Had he lied to himself all those years ago, that skinny stranger with the big hair who had prevented a Belgium-sized disaster by doing impossible things to his TARDIS controls? He bit down on the words, probing for a paradox, for any shift in the established facts that might have brought this moment to pass before its time; but there was no change, no break, no thread of temporal tampering to grasp and unravel.
Thwarted, he dug cruelly into his own mind. Once he might have shredded the memory with all the slit-eyed feline rage of his previous self, but his next stop would be the seat of his peoples' power, where flayed emotions would inevitably garner notice. Instead, he closed his eyes, throwing walls around the lie, sealing it off and burying it where not even another Time Lord could root it out.
Another day, another mental block. He didn't know why he even tried sometimes.
Finally composed, the casket held tightly against his chest, he turned away from the slab and stopped dead, his nose inches away from a Dalek eyestalk. Another Doctor might have reared back, snarled, or perhaps even tried to make the creature understand the meaning of this day. He merely stared into its blue mechanical eye, his face as still as stone, his heartbeats sounding far away.
"He -- was -- your -- enemy." The grating tone was hushed, perhaps in deference to the massive, echoing chamber, but he thought he detected an echo of gloating hate. It slid closer, the blue eye fixed, as though trying to stare into his soul. "Are... you... pleased?"
"I am many things," said the Doctor softly, "very few of which you would comprehend."
It was a small satisfaction when the Dalek finally withdrew to one side, joining the others ghosting from openings in the walls to flank him as he bore the casket back to his ship.

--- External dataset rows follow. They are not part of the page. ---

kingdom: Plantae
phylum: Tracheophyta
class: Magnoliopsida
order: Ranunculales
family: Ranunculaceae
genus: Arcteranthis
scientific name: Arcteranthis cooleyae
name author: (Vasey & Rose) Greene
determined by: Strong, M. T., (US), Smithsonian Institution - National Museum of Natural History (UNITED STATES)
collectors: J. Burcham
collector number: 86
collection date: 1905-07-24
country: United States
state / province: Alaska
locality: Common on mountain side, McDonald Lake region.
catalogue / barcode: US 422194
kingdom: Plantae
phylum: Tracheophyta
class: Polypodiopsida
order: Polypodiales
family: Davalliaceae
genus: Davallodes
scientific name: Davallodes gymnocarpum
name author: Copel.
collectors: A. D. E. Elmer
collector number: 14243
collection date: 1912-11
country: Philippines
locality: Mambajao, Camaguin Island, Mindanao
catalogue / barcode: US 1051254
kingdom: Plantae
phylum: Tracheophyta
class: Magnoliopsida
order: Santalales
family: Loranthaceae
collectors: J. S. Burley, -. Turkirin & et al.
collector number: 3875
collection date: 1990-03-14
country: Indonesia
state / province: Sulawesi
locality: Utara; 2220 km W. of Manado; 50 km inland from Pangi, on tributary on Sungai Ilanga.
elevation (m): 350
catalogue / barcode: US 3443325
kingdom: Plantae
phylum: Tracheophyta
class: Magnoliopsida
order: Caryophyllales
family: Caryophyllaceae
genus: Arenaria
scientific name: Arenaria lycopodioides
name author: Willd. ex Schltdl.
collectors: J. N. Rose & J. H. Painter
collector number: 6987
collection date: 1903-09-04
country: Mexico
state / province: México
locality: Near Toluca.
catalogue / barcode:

Surrounded by the hushed hum of their mechanical casings, he walked with measured step, refusing to think, refusing to fear.
There will be chaos, he thought -- a scandal regardless of his testimony, a call to arms, a conflict inevitable since the first Dalek was fitted with a gun. We are the stormcrows of doom, toppling empires even unto the bitter end. You would be pleased.
His steps still echoed, tap-tap-tap, ticking against the floor like a clock or a bomb.
Walk with me, my old enemy. We're finally going home.